Tarefa 1:
Responda às perguntas abaixo com base no texto sobre transporte.
(a) Quais vias de transporte o texto aponta como as principais?
(b) Em que estado o texto situa esse fenômeno?
(c) O que o recorte feito pelas estradas de ferro acabou criando?
Tarefa 2: Reescreva o trecho do texto sobre transporte entre "Transportação" e "dessas estradas.", inclusive, trocando "cidades" por "vilas".

Texto da página:
Transportação
Carlos
Vogt
A
história de muitas cidades está ligada à história
das vias de transporte - ferrovias e rodovias, principalmente -
com as quais, muitas vezes, nasceram, se desenvolveram, estagnaram,
ou mudaram seu ritmo de vida quando da mudança do traçado
dessas estradas.
No estado de São Paulo, assim como para outras regiões
do país, esse fenômeno foi tão importante que
o recorte feito pelas estradas de ferro acabou criando verdadeiras
regiões culturais com características comuns que transcendiam
e até hoje transcendem - mesmo depois que perderam importância
na geopolítica das comunicações - os limites
administrativos dos estados.

Trechos do material:

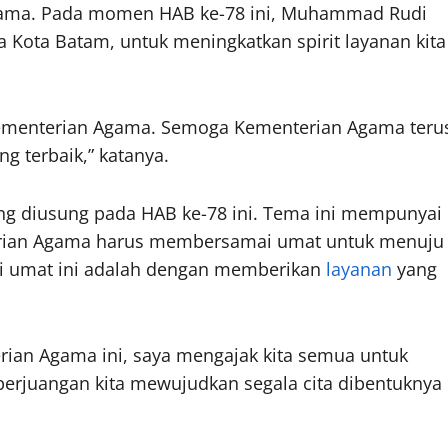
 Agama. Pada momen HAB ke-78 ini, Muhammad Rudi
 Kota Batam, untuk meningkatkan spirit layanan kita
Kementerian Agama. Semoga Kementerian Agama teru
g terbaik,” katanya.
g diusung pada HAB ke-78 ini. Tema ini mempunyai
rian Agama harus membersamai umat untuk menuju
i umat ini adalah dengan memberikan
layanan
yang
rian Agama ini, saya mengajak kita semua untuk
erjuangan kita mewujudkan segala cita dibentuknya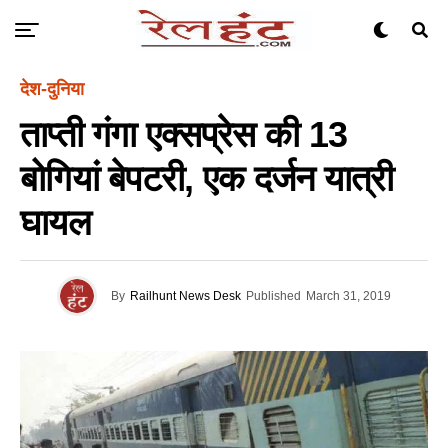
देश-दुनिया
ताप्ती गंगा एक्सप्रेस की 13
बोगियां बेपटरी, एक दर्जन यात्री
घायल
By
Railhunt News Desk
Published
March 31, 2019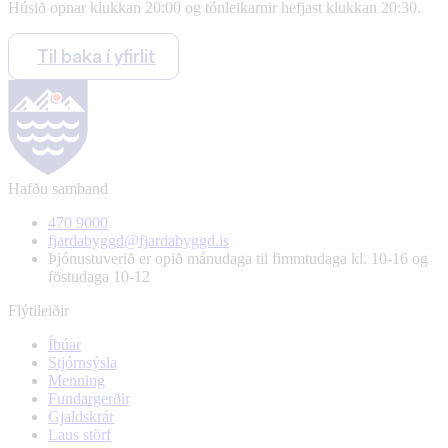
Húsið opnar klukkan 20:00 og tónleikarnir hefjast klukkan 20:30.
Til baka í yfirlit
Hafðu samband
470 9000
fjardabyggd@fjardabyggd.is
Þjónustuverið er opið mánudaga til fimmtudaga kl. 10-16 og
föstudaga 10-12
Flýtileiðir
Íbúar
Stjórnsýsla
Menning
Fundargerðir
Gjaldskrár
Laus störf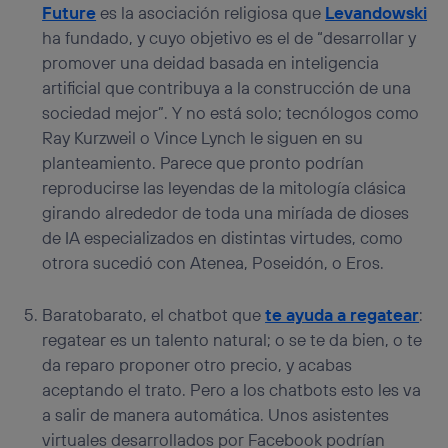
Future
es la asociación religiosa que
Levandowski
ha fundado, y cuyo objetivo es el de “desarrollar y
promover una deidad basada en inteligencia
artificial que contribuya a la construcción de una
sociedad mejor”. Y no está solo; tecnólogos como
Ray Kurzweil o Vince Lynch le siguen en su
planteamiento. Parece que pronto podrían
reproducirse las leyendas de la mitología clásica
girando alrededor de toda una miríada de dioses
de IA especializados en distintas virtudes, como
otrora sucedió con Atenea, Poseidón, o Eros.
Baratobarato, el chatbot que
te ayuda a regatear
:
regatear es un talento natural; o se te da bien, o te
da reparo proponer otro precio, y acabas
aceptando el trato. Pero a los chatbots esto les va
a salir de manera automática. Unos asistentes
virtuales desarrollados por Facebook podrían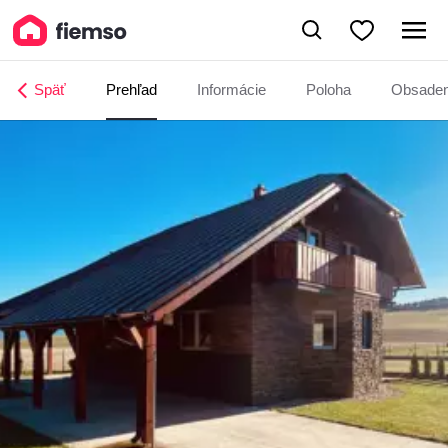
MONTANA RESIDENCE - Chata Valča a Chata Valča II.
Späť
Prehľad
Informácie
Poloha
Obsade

==

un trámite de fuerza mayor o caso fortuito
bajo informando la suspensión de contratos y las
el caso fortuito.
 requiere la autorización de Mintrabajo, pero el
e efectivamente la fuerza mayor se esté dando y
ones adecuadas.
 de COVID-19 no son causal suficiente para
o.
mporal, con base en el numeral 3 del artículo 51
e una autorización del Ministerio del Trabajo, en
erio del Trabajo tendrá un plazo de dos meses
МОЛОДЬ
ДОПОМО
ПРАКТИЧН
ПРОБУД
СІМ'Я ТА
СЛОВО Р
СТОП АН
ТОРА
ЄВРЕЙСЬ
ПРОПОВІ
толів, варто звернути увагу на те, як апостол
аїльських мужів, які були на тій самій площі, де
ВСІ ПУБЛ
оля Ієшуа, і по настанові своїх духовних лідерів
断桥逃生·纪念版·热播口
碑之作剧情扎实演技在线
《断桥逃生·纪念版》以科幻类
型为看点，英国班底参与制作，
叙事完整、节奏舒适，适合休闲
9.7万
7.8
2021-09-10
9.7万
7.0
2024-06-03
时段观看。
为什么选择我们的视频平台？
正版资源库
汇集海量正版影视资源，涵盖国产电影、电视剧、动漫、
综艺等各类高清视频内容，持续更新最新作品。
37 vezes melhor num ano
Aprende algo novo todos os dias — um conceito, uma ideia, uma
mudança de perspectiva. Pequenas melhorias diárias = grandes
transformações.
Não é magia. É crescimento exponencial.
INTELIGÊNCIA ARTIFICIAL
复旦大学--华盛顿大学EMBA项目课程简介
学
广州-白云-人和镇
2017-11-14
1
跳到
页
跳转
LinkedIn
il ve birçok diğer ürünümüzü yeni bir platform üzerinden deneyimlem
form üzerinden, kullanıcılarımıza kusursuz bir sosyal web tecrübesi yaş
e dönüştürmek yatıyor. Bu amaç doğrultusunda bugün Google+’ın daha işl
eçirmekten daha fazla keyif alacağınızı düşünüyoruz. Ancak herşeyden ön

Resultado da tarefa 1:
(a) Ferrovias e rodovias.
(b) No estado de São Paulo.
(c) Verdadeiras regiões culturais com características comuns.

Resultado da tarefa 2:
Transportação
Carlos
Vogt
A
história de muitas vilas está ligada à história
das vias de transporte - ferrovias e rodovias, principalmente -
com as quais, muitas vezes, nasceram, se desenvolveram, estagnaram,
ou mudaram seu ritmo de vida quando da mudança do traçado
dessas estradas.